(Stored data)
"""
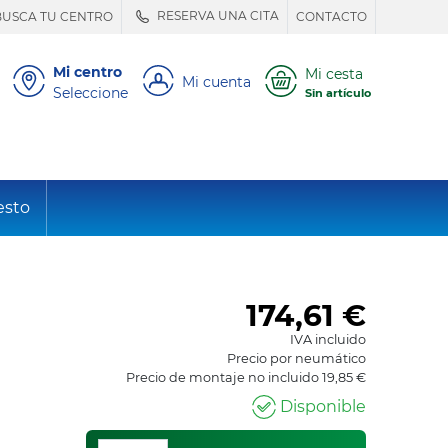
RESERVA UNA CITA
BUSCA TU CENTRO
CONTACTO
Mi centro
Mi cesta
Mi cuenta
Seleccione
Sin artículo
esto
174,61
€
IVA incluido
Precio por neumático
Precio de montaje no incluido 19,85 €
Disponible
"""
Reproduce every line of the data above word for word, leaving the pictures out of your answer.

• _FINISHED EXERCISE_:
RESERVA UNA CITA
BUSCA TU CENTRO
CONTACTO
Mi centro
Mi cesta
Mi cuenta
Seleccione
Sin artículo
esto
174,61
€
IVA incluido
Precio por neumático
Precio de montaje no incluido 19,85 €
Disponible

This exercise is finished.